What is asked: In the listing below, how many lines contain the string "wireOp"? Give only the number.

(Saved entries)
----

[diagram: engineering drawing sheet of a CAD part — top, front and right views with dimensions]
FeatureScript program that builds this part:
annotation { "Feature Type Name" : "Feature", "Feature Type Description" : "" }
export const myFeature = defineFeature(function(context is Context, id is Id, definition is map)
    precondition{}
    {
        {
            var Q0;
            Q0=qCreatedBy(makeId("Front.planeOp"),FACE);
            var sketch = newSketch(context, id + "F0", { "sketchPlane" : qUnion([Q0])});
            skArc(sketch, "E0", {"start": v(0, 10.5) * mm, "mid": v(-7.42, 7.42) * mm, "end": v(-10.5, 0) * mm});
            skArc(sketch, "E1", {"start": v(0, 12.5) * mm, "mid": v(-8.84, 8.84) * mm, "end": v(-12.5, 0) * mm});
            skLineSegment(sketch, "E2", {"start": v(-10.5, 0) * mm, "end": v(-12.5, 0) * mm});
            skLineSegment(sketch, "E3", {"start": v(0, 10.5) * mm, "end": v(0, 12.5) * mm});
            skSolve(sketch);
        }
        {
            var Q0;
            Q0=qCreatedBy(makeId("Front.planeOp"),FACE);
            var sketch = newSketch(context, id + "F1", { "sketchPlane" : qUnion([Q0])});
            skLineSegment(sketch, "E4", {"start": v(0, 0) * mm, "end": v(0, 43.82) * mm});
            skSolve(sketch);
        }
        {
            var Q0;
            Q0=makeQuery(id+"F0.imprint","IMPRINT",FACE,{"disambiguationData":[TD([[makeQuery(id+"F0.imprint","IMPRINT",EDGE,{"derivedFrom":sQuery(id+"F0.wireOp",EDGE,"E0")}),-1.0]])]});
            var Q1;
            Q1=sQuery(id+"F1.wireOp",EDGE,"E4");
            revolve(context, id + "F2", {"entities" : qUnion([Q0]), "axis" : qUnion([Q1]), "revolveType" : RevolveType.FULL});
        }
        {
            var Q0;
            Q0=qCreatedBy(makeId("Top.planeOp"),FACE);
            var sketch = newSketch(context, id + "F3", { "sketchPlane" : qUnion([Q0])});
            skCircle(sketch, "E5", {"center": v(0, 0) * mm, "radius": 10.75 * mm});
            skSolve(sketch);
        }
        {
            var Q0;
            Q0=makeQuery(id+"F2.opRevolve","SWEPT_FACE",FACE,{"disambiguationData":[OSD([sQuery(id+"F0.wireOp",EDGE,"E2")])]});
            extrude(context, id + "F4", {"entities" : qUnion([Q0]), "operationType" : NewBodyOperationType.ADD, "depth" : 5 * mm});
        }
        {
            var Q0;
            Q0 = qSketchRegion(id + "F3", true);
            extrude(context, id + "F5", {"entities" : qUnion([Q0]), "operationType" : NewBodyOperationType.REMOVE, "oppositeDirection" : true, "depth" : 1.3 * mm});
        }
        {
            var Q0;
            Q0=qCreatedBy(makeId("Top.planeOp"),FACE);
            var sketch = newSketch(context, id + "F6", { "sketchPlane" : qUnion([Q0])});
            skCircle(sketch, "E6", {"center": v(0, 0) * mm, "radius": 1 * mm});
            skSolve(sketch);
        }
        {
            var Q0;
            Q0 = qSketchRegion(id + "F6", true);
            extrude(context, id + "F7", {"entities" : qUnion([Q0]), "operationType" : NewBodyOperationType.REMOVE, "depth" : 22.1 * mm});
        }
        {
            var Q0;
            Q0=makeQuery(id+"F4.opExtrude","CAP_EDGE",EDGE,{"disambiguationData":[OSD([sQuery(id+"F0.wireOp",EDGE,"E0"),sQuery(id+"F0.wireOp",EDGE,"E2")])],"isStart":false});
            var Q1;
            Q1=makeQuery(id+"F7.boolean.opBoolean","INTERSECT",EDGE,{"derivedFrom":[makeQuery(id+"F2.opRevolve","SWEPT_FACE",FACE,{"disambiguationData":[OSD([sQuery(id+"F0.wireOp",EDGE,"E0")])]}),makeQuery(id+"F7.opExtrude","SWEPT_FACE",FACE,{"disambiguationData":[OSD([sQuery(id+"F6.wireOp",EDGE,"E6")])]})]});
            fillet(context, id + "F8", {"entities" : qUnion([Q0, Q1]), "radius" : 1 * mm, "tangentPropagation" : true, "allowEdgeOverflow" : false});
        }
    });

----

Correct answer: 5